Dentro de una misma localidad, los obreros se apartaron inconscientemente de su organización, precisamente en los momentos más difíciles, porque no quisieron saber lo que esta sociedad ha representado para ellos en épocas pasadas y lo mucho que la deben en el orden de las mejoras sociales alcanzadas en su vida de trabajadores.
Valencia, con la Sociedad de Obreros Fundidores, fundada en los albores del año 1895, nos ofrece un ejemplo vivo, que demuestra plenamente la verdad de nuestra afirmación.
Durante muchos años fue la Sociedad de Fundidores una de las primeras que figuraron siempre a la vanguardia del movimiento sindical valenciano.
Sus conflictos sociales adquirieron siempre tal rigidez, que hicieron peligrar la estabilidad de la profesión. Pletórica de entusiasmos, rica en energías, no rehusó jamás el sacrificio colectivo cuando se trató de defender una causa justa y nobel.
Las características especiales que atesoraba el obrero fundidor de aquellos tiempos daban a su actuación el verdadero matiz de lucha de clases.
En el año 1902 sufrió, con estoica resignación, una huelga para alcanzar la jornada de nueve horas, que consiguió, al fin, durante cuatro meses al año.
Posteriormente son incontables las veces que han sabido imponerse colectivamente el sacrificio de la pérdida del trabajo por defender a un compañero atropellado injustamente.
Al reorganizarse de nuevo —después de clausurado el sindicato—, bastó una sola llamada para que respondieran todos sus componentes.
Pero como los hombres que la integran tampoco son en su mayoría aquellos veteranos que prefirieron cambiar de profesión antes que transigir con el despotismo patronal, ha bastado un pequeño conflicto parcial, en apariencia sin transcendencia alguna, para romper —cabe suponer que transitoriamente—aquella unidad que tan bellas páginas escribió en la historia de los obreros metalúrgicos valencianos.
No motivó esa deserción una dualidad de criterio en la forma de encauzar idealmente la marcha de la sociedad. El motivo tiene menos transcendencia, es más vulgar. La crisis de trabajo redujo la jornada de trabajo en muchos talleres y con ello desmereció el salario de nuestros compañeros. La cotización extraordinaria para los hombres en lucha fue decreciendo paulatinamente; no hubo voluntad para cumplir con el deber que el estar asociado imponía; después…, el apartamiento inexplicable, esgrimiendo aún como argumento: «¿De qué me sirve la sociedad?»
No sé hasta qué límites podrán influir mis escritos desde las páginas de El Metalúrgico en el mismo ánimo de mis compañeros; pero lo que sí puedo asegurar es que mi pluma seguirá
grabando muchas veces aún sobre las cuartillas aquellas verdades, que los obreros metalúrgicos tendrán que aprenderse de memoria.

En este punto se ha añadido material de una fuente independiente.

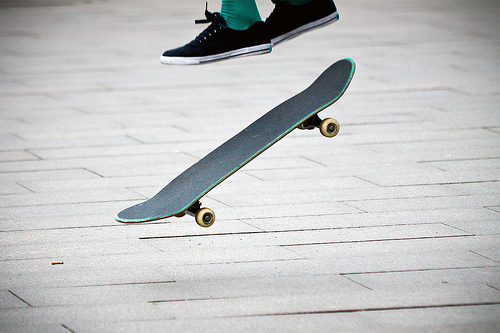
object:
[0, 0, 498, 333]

La Sociedad de Fundidores, como todas las demás sociedades de obreros mecánicos, necesitan que no quede ni un solo compañero por asociarse. ¿Para qué? Para hacerles más dignos y más nobles.
Vuestra sociedad, compañeros fundidores, ha conseguido en el próximo pasado mes de agosto una de sus más grandes victorias diplomáticas. Sin estridencias de lenguaje ha demostrado al elemento patronal el valor de su personalidad, y en el litigio entablado cerca de un señor industrial para evitar el despido de un compañero que cuenta actualmente con cerca de sesenta años, dicho patrono ha firmado un documento, cuya disposición más interesante dice así: «Habiendo dejado de prestar servicio en esta casa Eduardo Escat Sausi, por motivos que no atañen en absoluto a su moralidad, me comprometo a darle, como remuneración a los buenos servicios que me ha prestado, y a partir del día veintidós de los corrientes, dos pesetas diarias mientras viva».
El comentario que este hecho requiere queda ahí para que lo formulen los compañeros que, inconscientemente, se apartaron de la organización.
Si aún vive en ellos el noble sentimiento de solidaridad que hace los hombres hermanos, forzosamente variarán de conducta y sabrán sacrificarse en el cumplimiento del deber.